A bat flying at 5.0 m/s emits a chirp at 35 kHz. If this sound pulse is reflected by a wall, what is the frequency of the echo received by the bat?

I keep getting the wrong answer, don't understand.

The answer depends upon whether the bat is flying towards the wall or away from it (or parallel to it). The problem should have stated which it is.

If flying away or towards the wall, there are TWO Doppler shifts involved. The wall "receives" and reflects a Doppler-shifted sound, and when the bat hears it, it is shifted again.

Do you need a numerical answer? If the bat is flying towards the wall,

f' = f*[V+Vs) / V]
f' = unknown, f = 35 kHz, V = 343 m/s (in dry air, 20 deg C), Vs = (5.0*2 = 10 m/s) <--Based on drwls</> suggestion, the source moves with a velocity of 5.0 m/s toward the wall, but then the bat continues to move at 5.0 m/s toward the reflected waves, doubling the speed between bat the source</> and bat the observer to 10 m/s </>.

If the bat is flying away from the wall,
f' = f*[V-Vs) / V]. Use the same values as above.

To find the frequency of the echo received by the bat, you need to consider the Doppler effect. The Doppler effect is the change in frequency of a wave in relation to an observer moving relative to the source of the wave.

In this case, the bat is the source of the sound wave, and it is both emitting the chirp and receiving the echo. The bat is moving towards the wall, so the frequency of the sound wave will appear higher to the wall than it actually is. The wall reflects the wave back to the bat, while the bat is still moving towards the wall.

The formula to calculate the shifted frequency due to the Doppler effect in this case is:

f' = f * (v + v₀) / (v - v₀)

Where:
f' = frequency observed by the wall (received echo frequency)
f = original frequency emitted by the bat (35 kHz = 35,000 Hz)
v = velocity of sound in air (approximately 343 m/s at room temperature)
v₀ = velocity of the bat (5.0 m/s)

Plugging in the values:

f' = (35,000 Hz) * (343 m/s + 5.0 m/s) / (343 m/s - 5.0 m/s)

Simplifying:

f' = (35,000 Hz) * (348 m/s) / (338 m/s)

f' ≈ 36,086 Hz

So, the frequency of the echo received by the bat is approximately 36,086 Hz.

To understand why you are getting the wrong answer, let me explain the concept of the Doppler effect in this scenario.

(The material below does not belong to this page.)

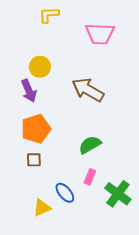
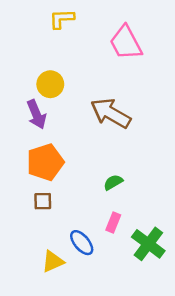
pink trapezoid: (100, 34) -> (126, 43), turned 60
green semicircle: (90, 145) -> (113, 182), size x0.7

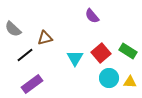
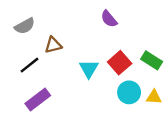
gray semicircle: (13, 29) -> (25, 26), moved, turned -72

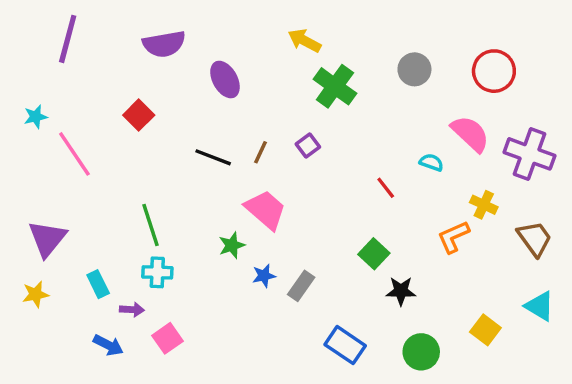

The Doppler effect describes the change in frequency of a wave (in this case, sound) due to the relative motion between the source of the wave and the observer. When the source of the wave moves towards the observer, the frequency appears higher, and when it moves away, the frequency appears lower.

In this case, the bat is emitting a chirp at 35 kHz while flying towards a wall. The sound wave from the chirp will be compressed (higher frequency) as the bat moves closer to the wall, and then reflected back towards the bat. As the bat moves away from the wall, the sound wave will be stretched (lower frequency). Therefore, the frequency of the echo received by the bat will be different from the original frequency of the chirp.

To calculate the frequency of the echo received by the bat, you need to consider the relative velocity between the bat and the wall. Since the bat is the source of the chirp and it is moving towards the wall at 5.0 m/s, the relative velocity is the sum of their velocities. The relative velocity is positive because the bat is moving towards the wall.

Now, let's calculate the frequency of the echo received by the bat.

1. Calculate the speed of sound in air:
The speed of sound in air is approximately 343 m/s. This value may vary depending on factors like temperature and humidity, but for this calculation, we'll use the common value of 343 m/s.

2. Calculate the observed frequency:
To determine the observed frequency, we can use the formula for the Doppler effect with the following variables:
- v is the velocity of the bat (5.0 m/s).
- Vs is the speed of sound in air (343 m/s).
- f is the original frequency of the chirp (35 kHz).

The formula for the observed frequency is:
f' = f * (Vs + v) / (Vs)

Plugging in the values:
f' = 35,000 Hz * (343 m/s + 5.0 m/s) / (343 m/s)

Calculating:
f' = 35,000 Hz * 348 m/s / 343 m/s

Simplifying:
f' ≈ 35,489 Hz

Therefore, the frequency of the echo received by the bat is approximately 35,489 Hz.

By using the formula and plugging in the correct values for velocity and speed of sound, you should be able to get the correct answer.